Começam
nesta terça-feira (24) os Jogos Paralímpicos de Tóquio. Serão 13 dias em que
atletas do mundo inteiro disputarão medalhas em 22 modalidades. Entre as estrelas
do esporte paralímpico, estarão no Japão as nadadoras norte-americanas Jessica
Long e McKenzie Coan e o alemão Markus Rehm, do salto em distância.
Estarão
em ação a seleção australiana de rugby em cadeira de rodas, atual campeã
paralímpica, e a até agora imbatível seleção brasileira de futebol de 5, quatro
vezes medalhista de ouro. Só os brasileiros subiram no lugar mais alto do pódio
desde a introdução da modalidade no programa paralímpico, em 2004.
Também
participa, é claro, o brasileiro Daniel Dias, o maior medalhista paralímpico da
história, com 24 medalhas em três jogos. Dessas, 14 de ouro, sete de prata e
três de bronze. “Minha motivação é estar apto a ser melhor o tempo todo e
mostrar que posso ir além, ter melhores marcas”, disse o nadador ao site
oficial dos Jogos.
Refugiados
Assim
como nos Jogos Olímpicos, os Paralímpicos trazem um time de atletas refugiados.

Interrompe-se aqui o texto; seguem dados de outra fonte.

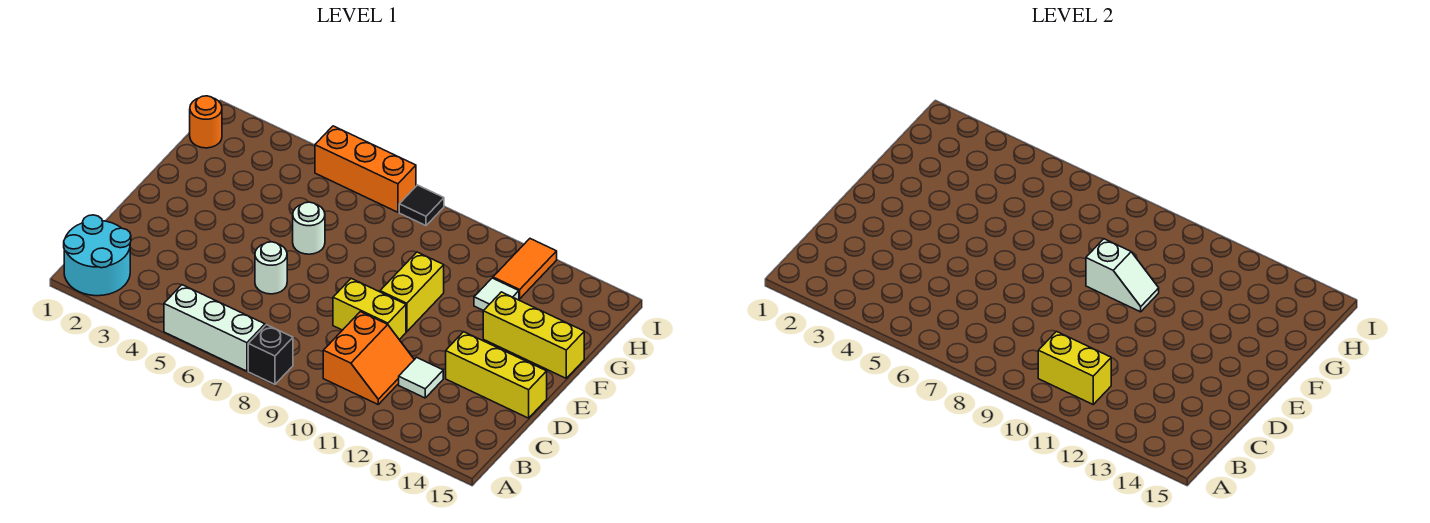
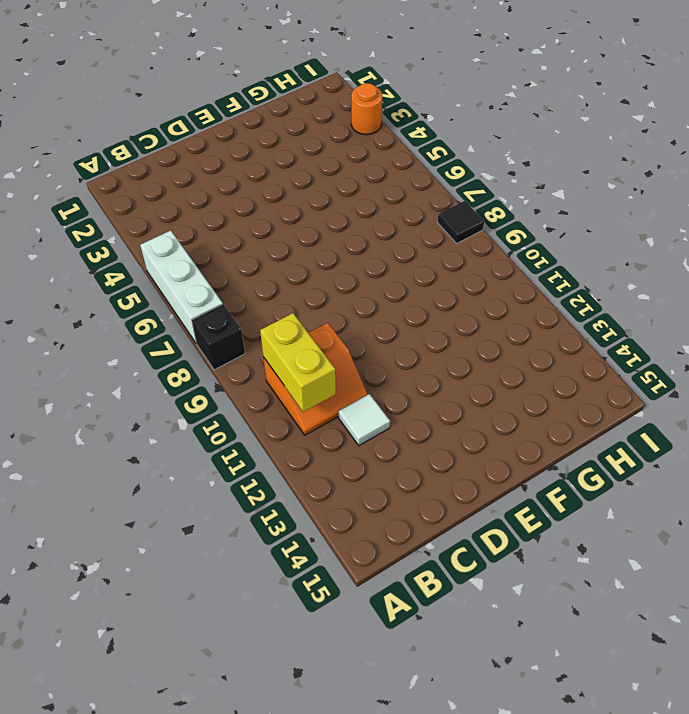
orange round brick I3 level 1 -> orange round brick H1 level 1
none -> cyan round brick A1:B2 level 1
none -> white round brick D6 level 1
none -> yellow brick D9:D10 level 1

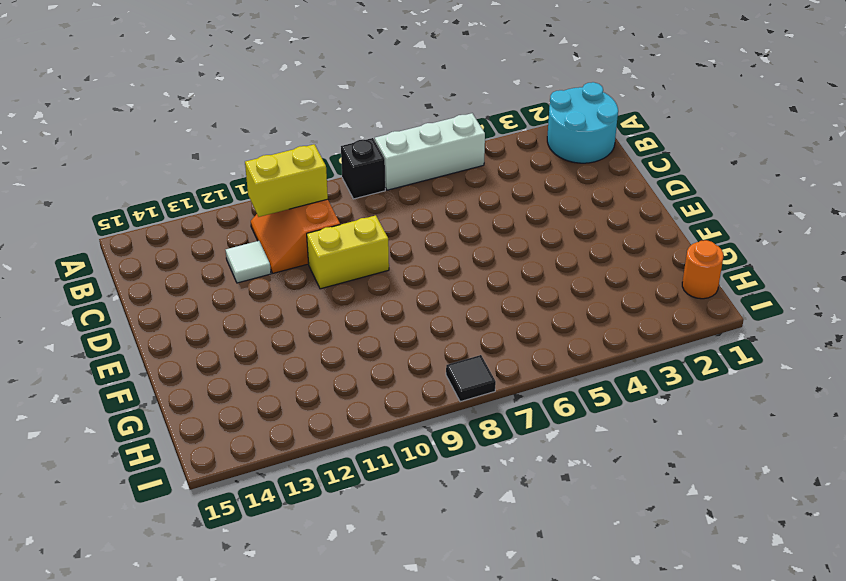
none -> white round brick D6 level 1
none -> yellow brick D13:D15 level 1
none -> yellow brick E10:F10 level 1

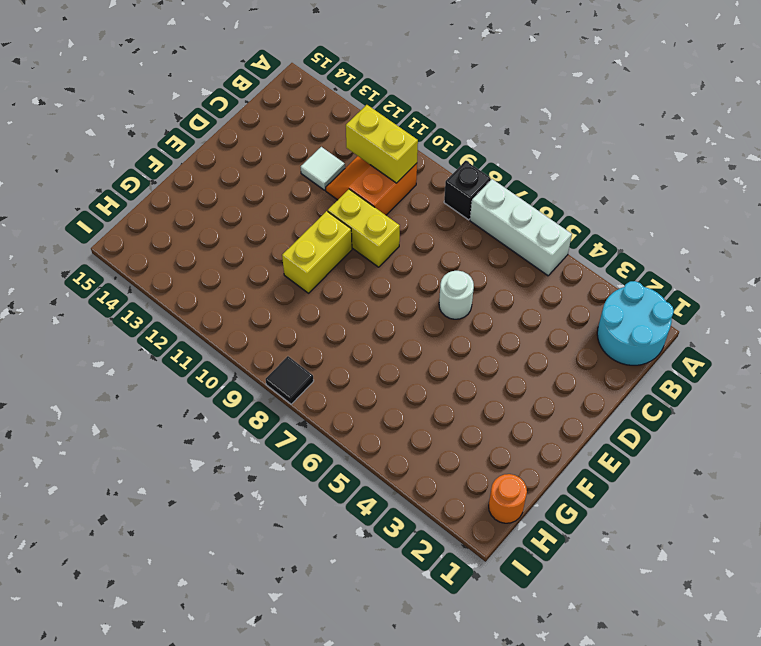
none -> yellow brick D13:D15 level 1
none -> white round brick F6 level 1
none -> yellow brick F13:F15 level 1

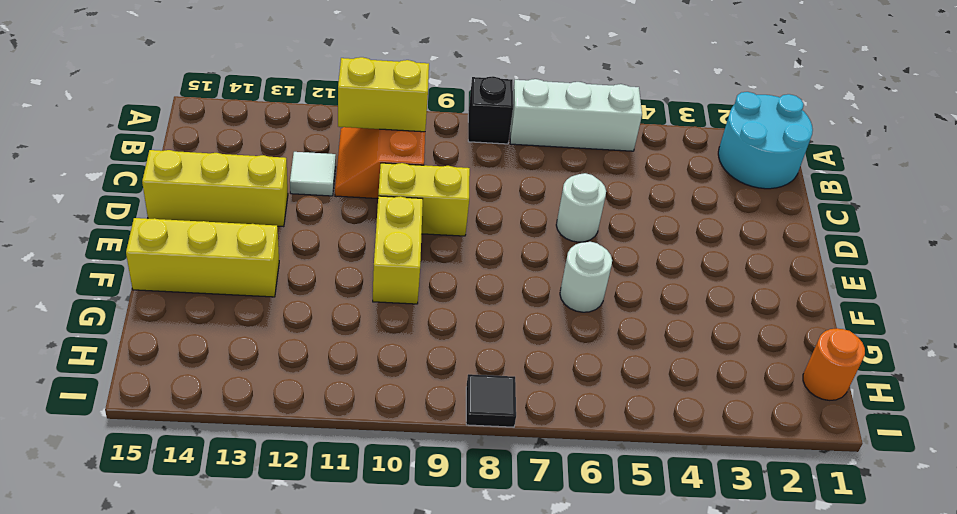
none -> white tile G12 level 1
none -> orange tile H12:I12 level 1
none -> orange brick I5:I7 level 1

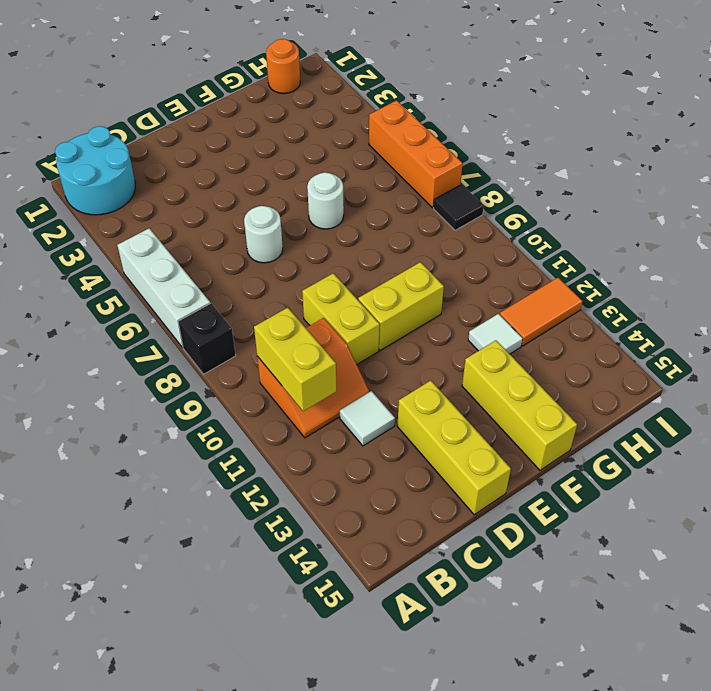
none -> white slope F9:F10 level 2 top 9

Eles representam milhões de pessoas que se viram obrigadas a deixar seus países
fugindo de conflitos, guerras, perseguições ou pobreza extrema.
O time de
refugiados é composto por seis atletas: Parfait Hakizimana, atleta de taekwondo
nascido no Burundi; Ibrahim Al Hussein, nadador nascido na Síria; Shahrad
Nasajpour, do arremesso de disco, nascido no Irã; Alia Issa, atleta do arremesso
de peso nascida na Grécia, mas filha de refugiados sírios; e Anas Al Khalifa,
canoísta nascido na Síria.
Brasil
Não é só
de Daniel Dias que o Brasil viverá em Tóquio daqui até o dia 5 de setembro. A
delegação brasileira será composta por 259 atletas. São 163 homens e 96
mulheres. Entre elas e eles estão atletas sem deficiência como guias,
calheiros, goleiros e timoneiro. Eles são os olhos, ouvidos e mãos dos
paratletas.
Nunca uma
missão brasileira em Jogos Paralímpicos no exterior foi tão grande. A
modalidade com o maior número de atletas é o atletismo, com 65 representantes e
19 atletas-guia. Em seguida, a natação com 36 atletas. O Brasil estará
representado em 20 das 22 modalidades: atletismo, bocha, canoagem, ciclismo,
esgrima em cadeira de rodas, futebol de 5, goalball, halterofilismo, hipismo,
judô, natação, parabadminton, parataekwondo, remo, tênis de mesa, tênis em
cadeira de rodas, tiro com arco, tiro esportivo e vôlei sentado.
O Brasil
conquistou 301 medalhas na história dos jogos. Dessas, 87 são medalhas de ouro.
O Comitê Paralímpico Brasileiro (CPB) confia que o país chegue à centésima
medalha de ouro ainda nesta edição. Faltam 13 para alcançar a meta. Nos jogos
do Rio, em 2016, o Brasil levou 14 ouros para casa.
A
delegação brasileira se preparou para os jogos no Centro de Treinamento
Paralímpico, em São Paulo. O CPB adotou o “formato bolha”, com as seleções
brasileiras preparando nesse local seus atletas, obedecendo, segundo o CPB,
rígidos protocolos de saúde de segurança. Em maio deste ano, o Brasil recebeu a
doação do Comitê Olímpico Internacional (COI) de vacinas da Pfizer e da
Coronavac para aplicação em atletas, comissão técnica, estafe, e demais membros
da delegação brasileira que seguiria para Tóquio a partir de 5 de agosto.
O Brasil
estreia nos jogos amanhã, primeiro dia oficial de competições do evento, com o
time de goalball, em partida contra a Lituânia, às 21h (horário de Brasília),
na natação, no ciclismo, no tênis de mesa e na esgrima em cadeira de rodas. Na
natação, na esgrima em cadeira de rodas e no ciclismo, haverá a disputa de
medalhas
A TV Brasil é emissora oficial dos jogos . Ela transmite ao vivo a cerimônia de abertura e a solenidade de encerramento além das principais competições nas diferentes modalidades, com destaque para a participação dos atletas brasileiros em esportes coletivos e individuais.